英語が聞き取れない原因は発音にあった?日本人がつまずく5大弱点と克服法
英語が聞き取れない最大の原因は、実は「自分がその音を正しく発音できないから」です。人間の脳は、自分が知らない音、発音できない音を正しく認識しにくいという特性があります。この記事では、L/R、TH、can/can’tなど、多くの日本人がつまずきやすい5つの「音の壁」を乗り越え、リスニング力と発音を劇的に改善する具体的なトレーニング法を徹底解説します。

なぜあなたの英語は聞き取れないし、通じないのか?
「単語も文法も一通り勉強したはずなのに、ネイティブの会話が全く聞き取れない…」「勇気を出して話してみても、何度も聞き返されて自信をなくした…」こんな経験はありませんか?
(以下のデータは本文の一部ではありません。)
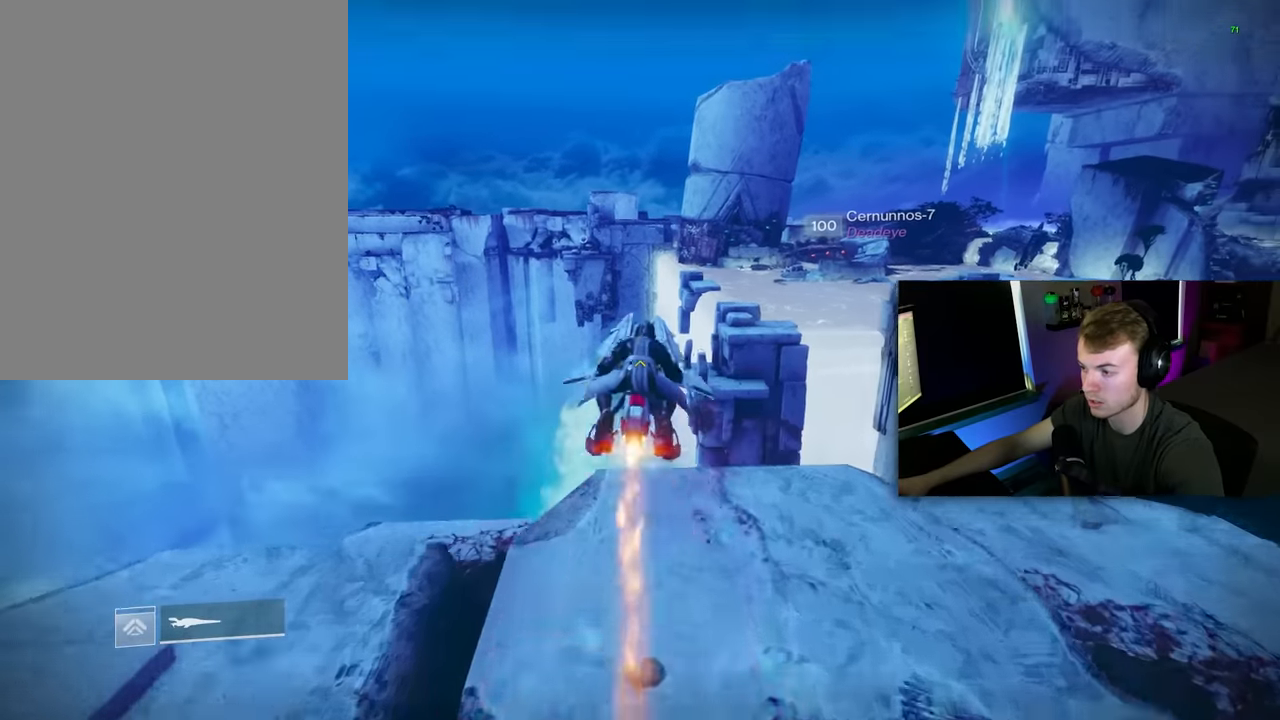
{"keys": ["s", "shift"], "mouse": ["right"], "events": [[100, "s", "down"], [160, "shift", "down"]]}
多くの日本人学習者が「リスニング力がないからだ」「語彙力が足りないからだ」と考えがちですが、問題の根っこはもっと深い場所にあるかもしれません。それが、「発音」です。
私たちは、学校教育で「カタカナ英語」というフィルターを通して英単語の音を覚えてきました。しかし、実際の英語の音は、カタカナとは似ても似つかないものがほとんどです。自分が思い込んでいる音と、実際にネイティブが発している音に大きなギャップがあるため、脳がそれを同じ単語として認識できず、「聞き取れない」という現象が起こるのです。
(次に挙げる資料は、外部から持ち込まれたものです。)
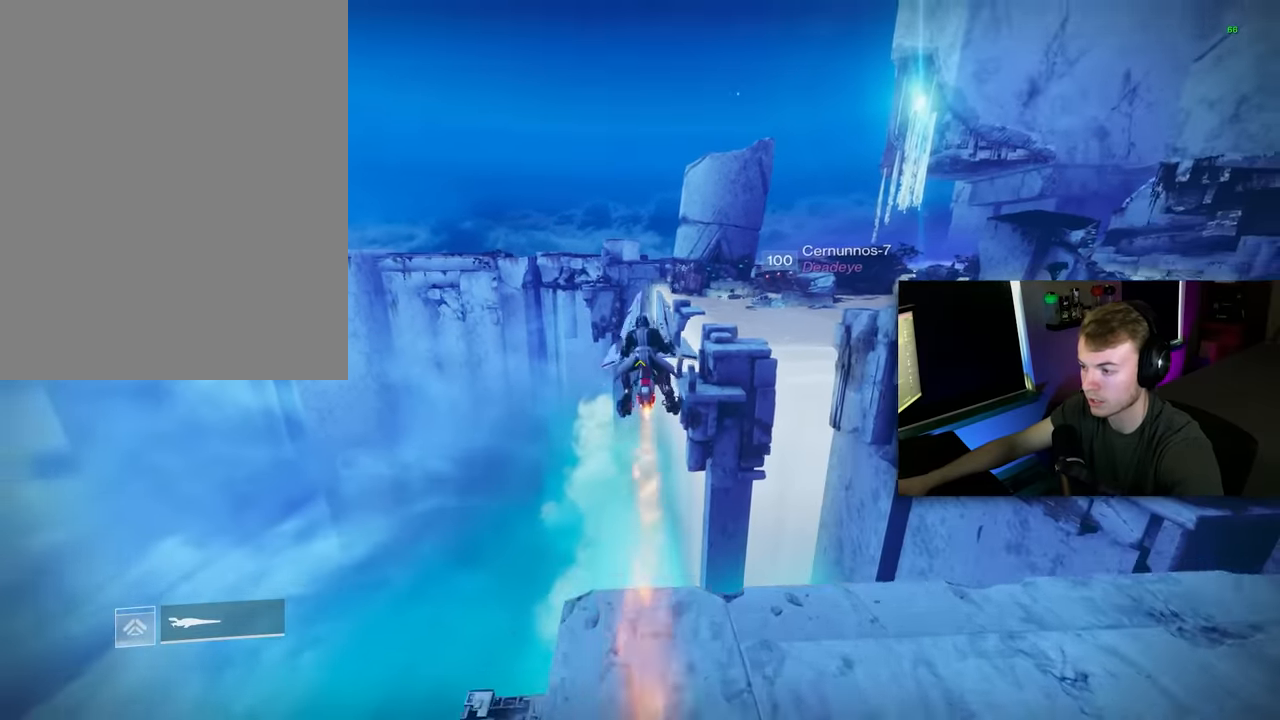
{"keys": ["a", "shift"], "mouse": ["right"], "events": [[60, "a", "down"], [60, "s", "up"]]}
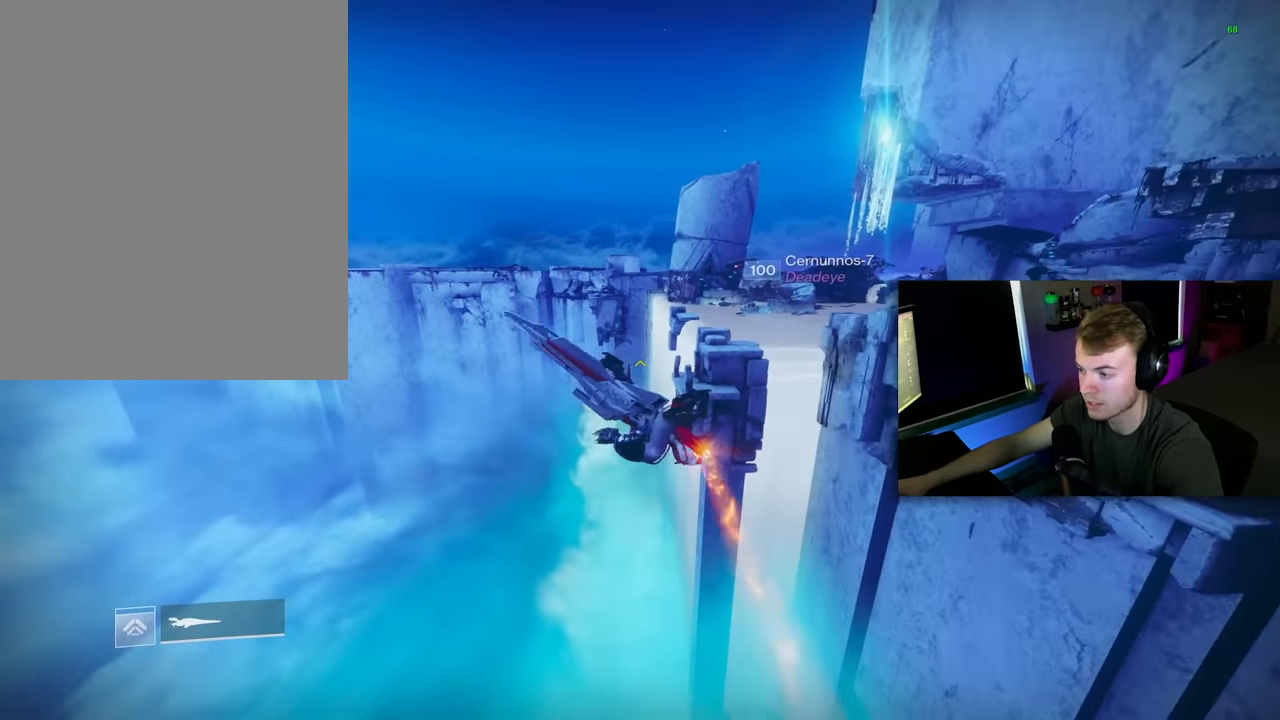
{"keys": ["s"], "mouse": ["right"], "events": [[40, "a", "up"], [40, "shift", "up"], [120, "a", "down"], [220, "a", "up"], [260, "a", "down"], [320, "a", "up"], [500, "s", "down"]]}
逆に言えば、自分が正しく発音できるようになれば、脳はその音を正しく認識できるようになり、リスニング力は飛躍的に向上します。この記事では、英語が聞き取れない根本原因である日本人の発音の弱点を克服し、「通じる発音」と「聞き取れる耳」を同時に手に入れるための具体的な方法をご紹介します。
日本人がつまずく「音の壁」5選と具体的な克服トレーニング
ここからは、特に多くの日本人が苦手とする5つの「音の壁」と、その具体的な乗り越え方を解説します。一つひとつ、自分の口と耳で確認しながら読み進めてみてください。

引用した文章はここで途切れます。